Last year the Agriculture Department tested only 20,000 cattle for bovine spongiform encephalopathy, out of the roughly 35 million slaughtered. Belgium, with a cattle population a small fraction of ours, tested about 20 times that number for the disease. Japan tests every cow and steer that people are going to eat.
Instead of testing American cattle, the government has heavily relied on work by the Harvard Center for Risk Analysis to determine how much of a threat mad cow disease poses to the United States. For the past week the Agriculture Department has emphasized the reassuring findings of these Harvard studies, but a closer examination of them is not comforting. Although thorough and well intended, they are based on computer models of how mad cow disease might spread. Their accuracy is dependent on their underlying assumptions. "Our model is not amenable to formal validation," says the Harvard group in its main report, "because there are no controlled experiments in which the introduction and consequences of B.S.E. introduction to a country has been monitored and measured."
Unfortunately, "formal validation" is exactly what we need. And the only way to get it is to begin widespread testing of American cattle for mad cow disease — with particular focus on dairy cattle, the animals at highest risk for the disease and whose meat provides most of the nation's fast food hamburgers.

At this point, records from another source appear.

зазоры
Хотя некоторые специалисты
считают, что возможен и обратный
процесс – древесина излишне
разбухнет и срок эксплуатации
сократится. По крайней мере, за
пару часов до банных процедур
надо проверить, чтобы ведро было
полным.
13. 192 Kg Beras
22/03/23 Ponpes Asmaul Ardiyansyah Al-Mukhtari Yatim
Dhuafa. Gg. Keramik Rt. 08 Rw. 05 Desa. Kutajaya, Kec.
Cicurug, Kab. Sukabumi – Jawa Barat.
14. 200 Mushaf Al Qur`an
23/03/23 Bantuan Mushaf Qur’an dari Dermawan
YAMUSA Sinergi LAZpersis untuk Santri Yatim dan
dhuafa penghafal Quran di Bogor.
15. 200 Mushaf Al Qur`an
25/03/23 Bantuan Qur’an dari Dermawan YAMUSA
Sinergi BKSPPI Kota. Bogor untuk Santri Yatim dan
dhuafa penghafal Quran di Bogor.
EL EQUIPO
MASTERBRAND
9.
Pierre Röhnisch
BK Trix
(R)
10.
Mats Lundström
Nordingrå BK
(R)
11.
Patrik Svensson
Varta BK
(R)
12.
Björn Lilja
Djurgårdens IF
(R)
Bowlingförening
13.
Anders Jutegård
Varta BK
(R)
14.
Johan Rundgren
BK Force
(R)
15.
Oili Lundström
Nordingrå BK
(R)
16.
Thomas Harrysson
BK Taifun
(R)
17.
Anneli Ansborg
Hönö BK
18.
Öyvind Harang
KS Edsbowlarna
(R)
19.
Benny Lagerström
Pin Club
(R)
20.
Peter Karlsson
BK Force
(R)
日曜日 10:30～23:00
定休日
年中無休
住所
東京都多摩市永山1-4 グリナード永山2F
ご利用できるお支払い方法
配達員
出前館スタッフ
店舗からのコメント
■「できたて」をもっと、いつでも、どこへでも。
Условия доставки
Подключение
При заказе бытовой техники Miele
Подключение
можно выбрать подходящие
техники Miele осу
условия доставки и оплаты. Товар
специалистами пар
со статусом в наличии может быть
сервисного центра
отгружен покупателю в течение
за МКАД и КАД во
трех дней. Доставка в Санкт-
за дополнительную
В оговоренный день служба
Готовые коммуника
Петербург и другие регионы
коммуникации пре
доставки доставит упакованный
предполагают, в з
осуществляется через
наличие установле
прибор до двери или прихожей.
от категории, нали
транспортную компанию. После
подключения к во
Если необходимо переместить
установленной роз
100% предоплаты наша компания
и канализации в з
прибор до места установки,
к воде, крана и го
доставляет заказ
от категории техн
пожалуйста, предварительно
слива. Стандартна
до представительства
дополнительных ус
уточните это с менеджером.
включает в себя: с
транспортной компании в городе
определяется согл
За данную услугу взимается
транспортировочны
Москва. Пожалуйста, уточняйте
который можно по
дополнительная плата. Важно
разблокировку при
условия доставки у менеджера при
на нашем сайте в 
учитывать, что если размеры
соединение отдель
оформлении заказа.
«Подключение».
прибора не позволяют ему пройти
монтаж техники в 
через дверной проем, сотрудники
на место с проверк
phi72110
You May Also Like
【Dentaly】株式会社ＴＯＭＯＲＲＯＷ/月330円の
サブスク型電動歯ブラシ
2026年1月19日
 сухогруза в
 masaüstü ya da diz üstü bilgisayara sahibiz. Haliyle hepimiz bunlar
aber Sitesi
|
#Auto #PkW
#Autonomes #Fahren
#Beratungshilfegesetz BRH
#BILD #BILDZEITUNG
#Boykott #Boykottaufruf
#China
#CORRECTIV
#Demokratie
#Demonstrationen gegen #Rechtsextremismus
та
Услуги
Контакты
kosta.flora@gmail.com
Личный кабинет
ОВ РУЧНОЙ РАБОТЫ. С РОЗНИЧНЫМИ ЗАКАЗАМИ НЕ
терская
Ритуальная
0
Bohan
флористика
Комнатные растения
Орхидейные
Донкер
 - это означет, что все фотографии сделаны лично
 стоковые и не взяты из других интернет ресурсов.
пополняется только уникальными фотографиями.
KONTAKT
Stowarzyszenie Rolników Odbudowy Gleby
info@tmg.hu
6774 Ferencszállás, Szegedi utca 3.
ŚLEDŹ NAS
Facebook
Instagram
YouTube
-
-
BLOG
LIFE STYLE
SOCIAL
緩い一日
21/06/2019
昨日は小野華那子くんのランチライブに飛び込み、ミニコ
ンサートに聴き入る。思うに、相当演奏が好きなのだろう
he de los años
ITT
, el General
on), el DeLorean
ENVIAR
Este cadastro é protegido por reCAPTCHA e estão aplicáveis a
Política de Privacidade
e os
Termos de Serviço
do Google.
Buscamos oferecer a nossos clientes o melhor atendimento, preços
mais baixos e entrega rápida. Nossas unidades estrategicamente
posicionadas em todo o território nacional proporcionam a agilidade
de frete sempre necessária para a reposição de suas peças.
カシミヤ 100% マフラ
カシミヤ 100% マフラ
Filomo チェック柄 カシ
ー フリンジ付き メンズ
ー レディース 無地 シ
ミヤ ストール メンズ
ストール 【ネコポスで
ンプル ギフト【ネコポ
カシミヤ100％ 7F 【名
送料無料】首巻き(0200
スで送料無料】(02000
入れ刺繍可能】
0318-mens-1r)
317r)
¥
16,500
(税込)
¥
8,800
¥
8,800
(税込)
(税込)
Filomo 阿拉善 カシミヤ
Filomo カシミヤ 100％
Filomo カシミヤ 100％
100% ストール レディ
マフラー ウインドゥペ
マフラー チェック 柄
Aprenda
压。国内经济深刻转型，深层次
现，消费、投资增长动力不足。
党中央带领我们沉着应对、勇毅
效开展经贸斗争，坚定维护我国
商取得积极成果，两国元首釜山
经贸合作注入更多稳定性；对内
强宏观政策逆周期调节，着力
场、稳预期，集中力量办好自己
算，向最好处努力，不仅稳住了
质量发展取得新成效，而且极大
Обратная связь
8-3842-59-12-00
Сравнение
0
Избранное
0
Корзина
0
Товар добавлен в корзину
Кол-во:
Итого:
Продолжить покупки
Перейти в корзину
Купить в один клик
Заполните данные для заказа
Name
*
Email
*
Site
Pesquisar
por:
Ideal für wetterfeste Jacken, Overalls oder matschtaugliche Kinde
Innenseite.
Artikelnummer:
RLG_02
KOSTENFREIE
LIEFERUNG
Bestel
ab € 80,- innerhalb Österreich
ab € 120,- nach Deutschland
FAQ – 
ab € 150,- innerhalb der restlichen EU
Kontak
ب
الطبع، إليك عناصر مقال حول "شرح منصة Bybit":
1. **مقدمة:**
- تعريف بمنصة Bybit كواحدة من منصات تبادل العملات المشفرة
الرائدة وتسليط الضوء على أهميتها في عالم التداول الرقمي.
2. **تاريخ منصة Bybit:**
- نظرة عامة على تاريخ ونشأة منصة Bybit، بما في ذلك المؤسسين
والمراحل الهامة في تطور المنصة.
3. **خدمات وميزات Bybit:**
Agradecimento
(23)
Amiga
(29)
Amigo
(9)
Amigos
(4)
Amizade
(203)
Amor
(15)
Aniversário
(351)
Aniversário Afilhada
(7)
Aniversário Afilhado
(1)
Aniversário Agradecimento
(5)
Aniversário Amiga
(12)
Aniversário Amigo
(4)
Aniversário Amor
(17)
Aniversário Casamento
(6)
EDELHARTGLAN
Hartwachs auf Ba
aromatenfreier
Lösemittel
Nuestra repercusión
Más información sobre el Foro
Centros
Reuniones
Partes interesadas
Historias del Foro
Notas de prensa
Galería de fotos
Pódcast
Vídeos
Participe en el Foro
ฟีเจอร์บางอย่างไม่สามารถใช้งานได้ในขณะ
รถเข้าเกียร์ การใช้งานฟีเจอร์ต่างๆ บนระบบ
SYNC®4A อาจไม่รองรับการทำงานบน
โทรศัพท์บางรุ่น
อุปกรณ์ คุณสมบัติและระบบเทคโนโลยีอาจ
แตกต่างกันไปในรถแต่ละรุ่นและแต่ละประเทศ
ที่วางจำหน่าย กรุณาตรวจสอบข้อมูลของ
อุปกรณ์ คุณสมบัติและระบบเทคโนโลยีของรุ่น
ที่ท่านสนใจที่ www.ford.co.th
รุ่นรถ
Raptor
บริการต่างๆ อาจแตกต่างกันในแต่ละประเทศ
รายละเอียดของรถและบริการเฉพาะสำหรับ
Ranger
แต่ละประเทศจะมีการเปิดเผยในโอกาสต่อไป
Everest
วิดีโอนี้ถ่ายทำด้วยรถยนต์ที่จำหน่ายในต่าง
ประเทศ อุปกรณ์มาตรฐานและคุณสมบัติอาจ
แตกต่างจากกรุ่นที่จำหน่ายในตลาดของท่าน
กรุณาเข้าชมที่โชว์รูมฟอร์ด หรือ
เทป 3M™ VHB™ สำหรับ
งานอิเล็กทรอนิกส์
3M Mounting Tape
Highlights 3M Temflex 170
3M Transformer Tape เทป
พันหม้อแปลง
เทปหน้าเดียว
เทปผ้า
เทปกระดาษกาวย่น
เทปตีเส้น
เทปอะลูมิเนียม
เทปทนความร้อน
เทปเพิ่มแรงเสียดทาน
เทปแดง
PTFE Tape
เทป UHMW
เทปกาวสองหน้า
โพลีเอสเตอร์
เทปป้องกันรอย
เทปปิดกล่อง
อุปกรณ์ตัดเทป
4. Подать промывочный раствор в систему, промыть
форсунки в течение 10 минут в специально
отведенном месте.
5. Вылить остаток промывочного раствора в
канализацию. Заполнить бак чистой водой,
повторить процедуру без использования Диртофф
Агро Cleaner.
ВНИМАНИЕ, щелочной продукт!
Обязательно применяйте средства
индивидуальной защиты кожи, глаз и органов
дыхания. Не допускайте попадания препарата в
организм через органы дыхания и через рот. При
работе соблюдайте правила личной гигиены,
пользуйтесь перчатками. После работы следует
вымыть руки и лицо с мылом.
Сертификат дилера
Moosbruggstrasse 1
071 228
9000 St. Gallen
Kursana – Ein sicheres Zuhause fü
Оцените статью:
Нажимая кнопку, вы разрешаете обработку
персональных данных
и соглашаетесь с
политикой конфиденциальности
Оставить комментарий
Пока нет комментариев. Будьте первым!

In addition, we need to give the federal government mandatory recall powers, so that any contaminated or suspect meat can be swiftly removed from the market. As of now all meat recalls are voluntary and remarkably ineffective at getting bad meat off supermarket shelves. And most of all, we need to create an independent food safety agency whose sole responsibility is to protect the public health. Let the Agriculture Department continue to promote American meat worldwide — but empower a new agency to ensure that meat is safe to eat.
Yes, the threat to human health posed by mad cow remains uncertain. But testing American cattle for dangerous pathogens will increase the cost of beef by just pennies per pound. Failing to do so could impose a far higher price, both in dollars and in human suffering.
Eric Schlosser is author of "Fast Food Nation" and "Reefer Madness."